Versicherung Regeln machen es schwieriger zu behandeln opioid-Einsatz Störung

Versicherungswirtschaft Kosten-Kontrolle-Maßnahmen kann eine Verschlechterung der nation opioid-Epidemie durch die Begrenzung des Zugangs auf eine Taste Medikament, das behandelt sucht, nach einem Forschungs Brief veröffentlicht heute in der Zeitschrift der American Medical Association.

Trotz der ärzteschaft die zunehmende Akzeptanz der Notwendigkeit von Medikamenten für die Behandlung suchtkranker, geben Hoffnung für die Menschen leiden mit opioid-Einsatz Störung, eine Studie, die von Arzt-Wissenschaftler an der OHSU in Portland, Oregon, fand, dass die Versicherung Regeln zunehmend beschränkt die Verwendung von Buprenorphin unter Medicare-Begünstigten zwischen 2007 und 2018.

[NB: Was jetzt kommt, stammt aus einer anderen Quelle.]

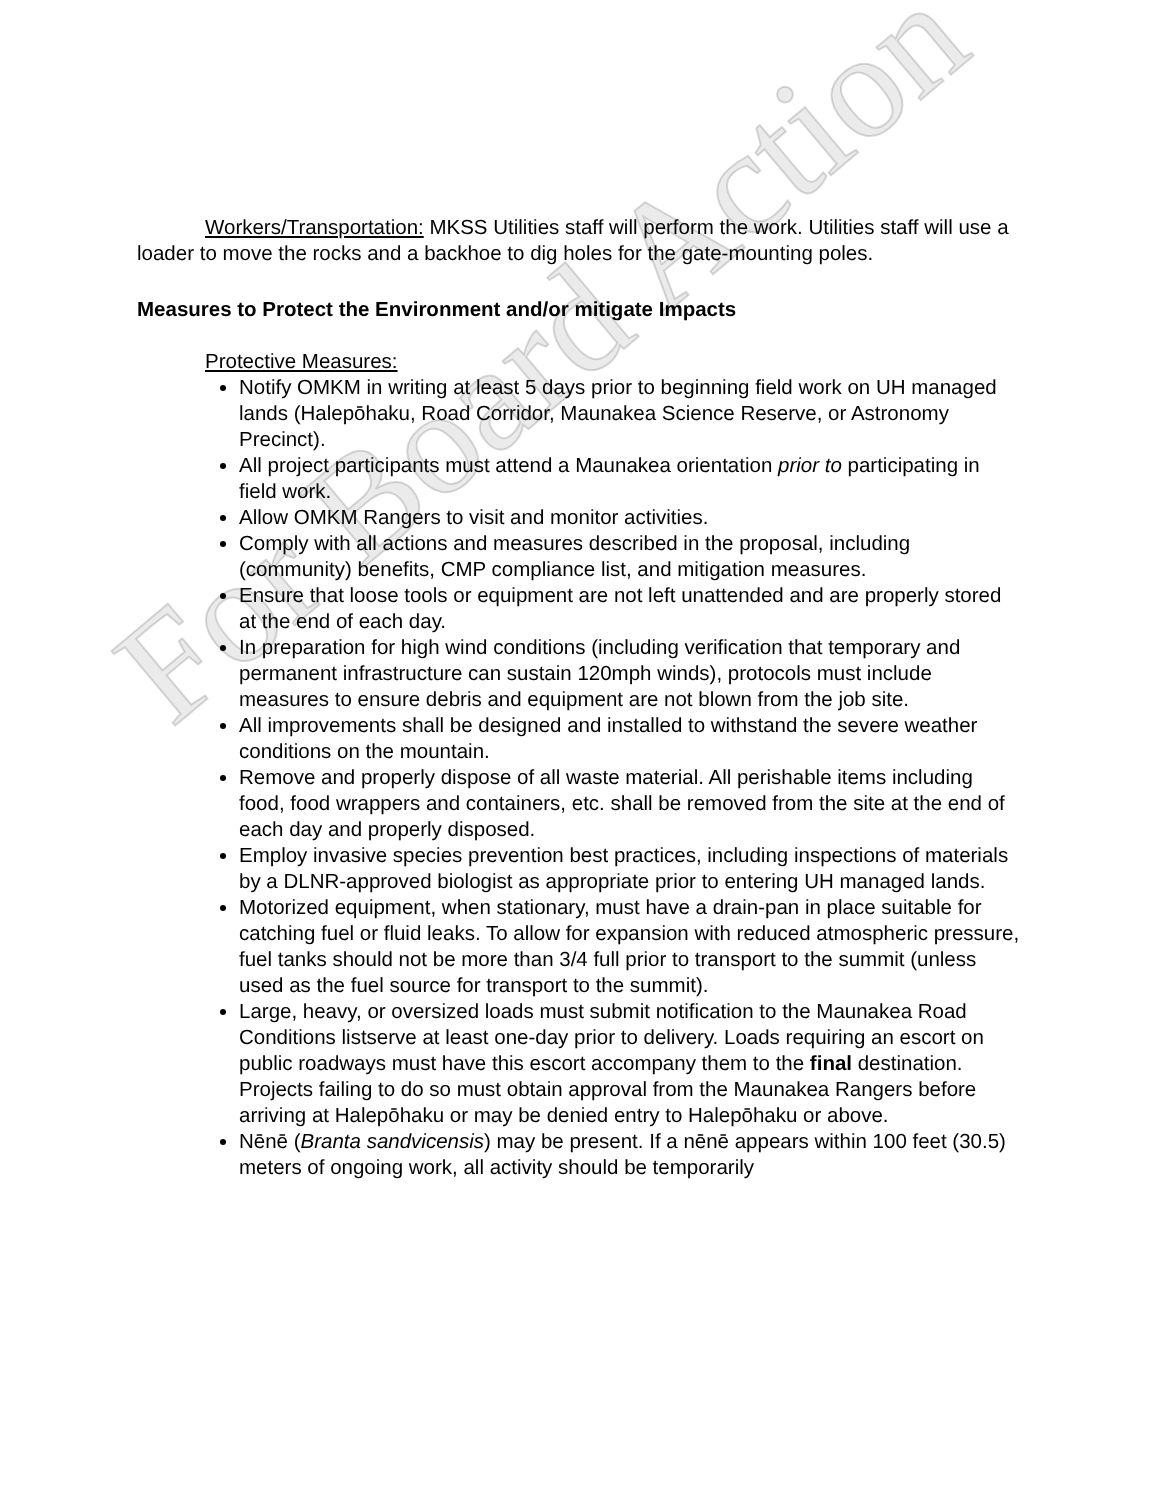For Board Action
Workers/Transportation: MKSS Utilities staff will perform the work. Utilities staff will use a loader to move the rocks and a backhoe to dig holes for the gate-mounting poles.
Measures to Protect the Environment and/or mitigate Impacts
Protective Measures:
Notify OMKM in writing at least 5 days prior to beginning field work on UH managed lands (Halepōhaku, Road Corridor, Maunakea Science Reserve, or Astronomy Precinct).
All project participants must attend a Maunakea orientation prior to participating in field work.
Allow OMKM Rangers to visit and monitor activities.
Comply with all actions and measures described in the proposal, including (community) benefits, CMP compliance list, and mitigation measures.
Ensure that loose tools or equipment are not left unattended and are properly stored at the end of each day.
In preparation for high wind conditions (including verification that temporary and permanent infrastructure can sustain 120mph winds), protocols must include measures to ensure debris and equipment are not blown from the job site.
All improvements shall be designed and installed to withstand the severe weather conditions on the mountain.
Remove and properly dispose of all waste material. All perishable items including food, food wrappers and containers, etc. shall be removed from the site at the end of each day and properly disposed.
Employ invasive species prevention best practices, including inspections of materials by a DLNR-approved biologist as appropriate prior to entering UH managed lands.
Motorized equipment, when stationary, must have a drain-pan in place suitable for catching fuel or fluid leaks. To allow for expansion with reduced atmospheric pressure, fuel tanks should not be more than 3/4 full prior to transport to the summit (unless used as the fuel source for transport to the summit).
Large, heavy, or oversized loads must submit notification to the Maunakea Road Conditions listserve at least one-day prior to delivery. Loads requiring an escort on public roadways must have this escort accompany them to the final destination. Projects failing to do so must obtain approval from the Maunakea Rangers before arriving at Halepōhaku or may be denied entry to Halepōhaku or above.
Nēnē (Branta sandvicensis) may be present. If a nēnē appears within 100 feet (30.5) meters of ongoing work, all activity should be temporarily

„Buprenorphin ist eine sichere und wirksame Behandlung, verringert die Todesfälle durch Opioide und Stoppt heroin und andere opioid-Gebrauch. Menschen auf Buprenorphin in der Lage sind, Ihr Leben wieder zusammen“, sagte co-Autor Todd Korthuis, M. D., M. P. H., professor der Medizin (Allgemeine innere Medizin und Geriatrie) und die öffentliche Gesundheit und präventive Medizin in der OHSU School of Medicine. „Medicare-Versicherungen machen es zunehmend schwierig, Buprenorphin verschreiben, während so dass es leicht zur Verschreibung opioid-Schmerzmitteln, die beigetragen haben, die opioid-Epidemie.“

Forscher OHSU und der OHSU/Oregon State University College of Pharmacy analysiert öffentlich zugängliche Formelsammlung Dateien verwaltet von Medicare Part D verschreibungspflichtiges Medikament plan. Sie konzentrierten sich auf die Bewertung der rate der vor-Autorisierung Anforderungen, weil es eine gebräuchliche Praxis, dass die Versicherungen nutzen, zu verwalten oder beschränken Sie den Zugriff auf bestimmte Medikamente.

„Vor der Genehmigung von Richtlinien werden Häufig verwendet, um Kosten zu kontrollieren oder zu verwalten Apotheke-Auslastung, aber Sie können auch stören oder zu verzögern Behandlung für Personen, die anfällig für einen Rückfall“, sagte führen Autor Daniel Hartung, Pharm.D;, M. P. H., associate professor in der OHSU/OSU Hochschule der Apotheke. „Der Zugang zu Buprenorphin ist wichtig, innerhalb der Medicare-Programm, weil Medicare hat historisch nicht abgedeckt Methadon, das ist die andere opioid-Agonisten indiziert für opioid-Einsatz Störung.“

Im Fall von Buprenorphin, fanden die Forscher, dass der Anteil der Versicherungs-Pläne mit Buprenorphin ohne Einschränkung sank von 89 Prozent im Jahr 2007 auf 35 Prozent im Jahr 2018. Im Vergleich dazu fanden Sie, dass der Zugang zu Opioiden Betankung der Epidemie war vergleichsweise einfach: 93 Prozent bis 100 Prozent der Pläne abgedeckt verschreibungspflichtige Opioide ohne Einschränkungen.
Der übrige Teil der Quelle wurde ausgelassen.